### REQUEST
Every record below must come back exactly as written, with the images dropped.

### EXERCISE INPUTS
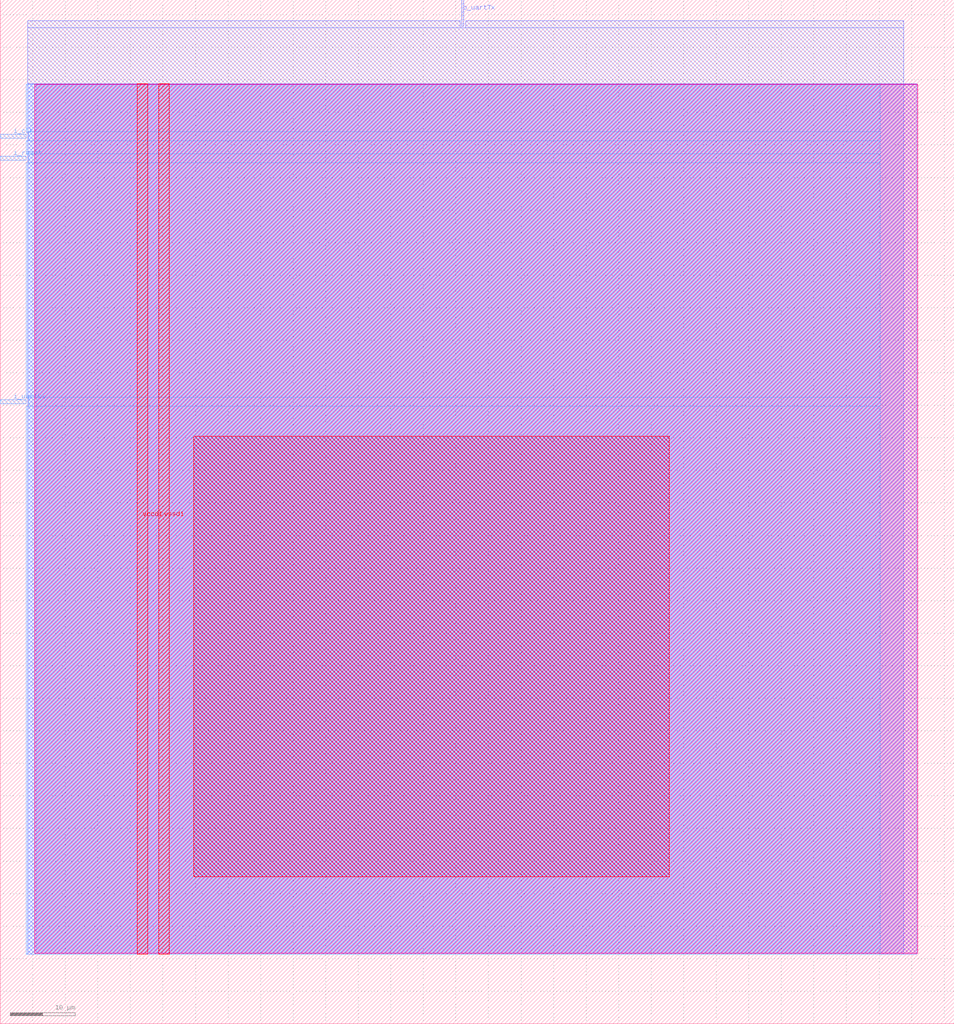
<source format=lef>
VERSION 5.7 ;
  NOWIREEXTENSIONATPIN ON ;
  DIVIDERCHAR "/" ;
  BUSBITCHARS "[]" ;
MACRO top
  CLASS BLOCK ;
  FOREIGN top ;
  ORIGIN 0.000 0.000 ;
  SIZE 146.555 BY 157.275 ;
  PIN i_clk
    DIRECTION INPUT ;
    USE SIGNAL ;
    ANTENNAGATEAREA 0.196500 ;
    PORT
      LAYER met3 ;
        RECT 0.000 136.040 4.000 136.640 ;
    END
  END i_clk
  PIN i_reset
    DIRECTION INPUT ;
    USE SIGNAL ;
    ANTENNAGATEAREA 0.196500 ;
    PORT
      LAYER met3 ;
        RECT 0.000 132.640 4.000 133.240 ;
    END
  END i_reset
  PIN i_uartRx
    DIRECTION INPUT ;
    USE SIGNAL ;
    ANTENNAGATEAREA 0.126000 ;
    PORT
      LAYER met3 ;
        RECT 0.000 95.240 4.000 95.840 ;
    END
  END i_uartRx
  PIN o_uartTx
    DIRECTION OUTPUT ;
    USE SIGNAL ;
    ANTENNADIFFAREA 0.445500 ;
    PORT
      LAYER met2 ;
        RECT 70.930 153.275 71.210 157.275 ;
    END
  END o_uartTx
  PIN vccd1
    DIRECTION INOUT ;
    USE POWER ;
    PORT
      LAYER met4 ;
        RECT 21.040 10.640 22.640 144.400 ;
    END
  END vccd1
  PIN vssd1
    DIRECTION INOUT ;
    USE GROUND ;
    PORT
      LAYER met4 ;
        RECT 24.340 10.640 25.940 144.400 ;
    END
  END vssd1
  OBS
      LAYER nwell ;
        RECT 5.330 10.795 140.950 144.350 ;
      LAYER li1 ;
        RECT 5.520 10.795 140.760 144.245 ;
      LAYER met1 ;
        RECT 4.210 10.640 140.760 144.400 ;
      LAYER met2 ;
        RECT 4.230 152.995 70.650 154.090 ;
        RECT 71.490 152.995 138.820 154.090 ;
        RECT 4.230 10.695 138.820 152.995 ;
      LAYER met3 ;
        RECT 3.990 137.040 135.175 144.325 ;
        RECT 4.400 135.640 135.175 137.040 ;
        RECT 3.990 133.640 135.175 135.640 ;
        RECT 4.400 132.240 135.175 133.640 ;
        RECT 3.990 96.240 135.175 132.240 ;
        RECT 4.400 94.840 135.175 96.240 ;
        RECT 3.990 10.715 135.175 94.840 ;
      LAYER met4 ;
        RECT 29.735 22.615 102.745 90.265 ;
  END
END top
END LIBRARY


</source>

### SOLUTION TO THIS TASK
<source format=lef>
VERSION 5.7 ;
  NOWIREEXTENSIONATPIN ON ;
  DIVIDERCHAR "/" ;
  BUSBITCHARS "[]" ;
MACRO top
  CLASS BLOCK ;
  FOREIGN top ;
  ORIGIN 0.000 0.000 ;
  SIZE 146.555 BY 157.275 ;
  PIN i_clk
    DIRECTION INPUT ;
    USE SIGNAL ;
    ANTENNAGATEAREA 0.196500 ;
    PORT
      LAYER met3 ;
        RECT 0.000 136.040 4.000 136.640 ;
    END
  END i_clk
  PIN i_reset
    DIRECTION INPUT ;
    USE SIGNAL ;
    ANTENNAGATEAREA 0.196500 ;
    PORT
      LAYER met3 ;
        RECT 0.000 132.640 4.000 133.240 ;
    END
  END i_reset
  PIN i_uartRx
    DIRECTION INPUT ;
    USE SIGNAL ;
    ANTENNAGATEAREA 0.126000 ;
    PORT
      LAYER met3 ;
        RECT 0.000 95.240 4.000 95.840 ;
    END
  END i_uartRx
  PIN o_uartTx
    DIRECTION OUTPUT ;
    USE SIGNAL ;
    ANTENNADIFFAREA 0.445500 ;
    PORT
      LAYER met2 ;
        RECT 70.930 153.275 71.210 157.275 ;
    END
  END o_uartTx
  PIN vccd1
    DIRECTION INOUT ;
    USE POWER ;
    PORT
      LAYER met4 ;
        RECT 21.040 10.640 22.640 144.400 ;
    END
  END vccd1
  PIN vssd1
    DIRECTION INOUT ;
    USE GROUND ;
    PORT
      LAYER met4 ;
        RECT 24.340 10.640 25.940 144.400 ;
    END
  END vssd1
  OBS
      LAYER nwell ;
        RECT 5.330 10.795 140.950 144.350 ;
      LAYER li1 ;
        RECT 5.520 10.795 140.760 144.245 ;
      LAYER met1 ;
        RECT 4.210 10.640 140.760 144.400 ;
      LAYER met2 ;
        RECT 4.230 152.995 70.650 154.090 ;
        RECT 71.490 152.995 138.820 154.090 ;
        RECT 4.230 10.695 138.820 152.995 ;
      LAYER met3 ;
        RECT 3.990 137.040 135.175 144.325 ;
        RECT 4.400 135.640 135.175 137.040 ;
        RECT 3.990 133.640 135.175 135.640 ;
        RECT 4.400 132.240 135.175 133.640 ;
        RECT 3.990 96.240 135.175 132.240 ;
        RECT 4.400 94.840 135.175 96.240 ;
        RECT 3.990 10.715 135.175 94.840 ;
      LAYER met4 ;
        RECT 29.735 22.615 102.745 90.265 ;
  END
END top
END LIBRARY


</source>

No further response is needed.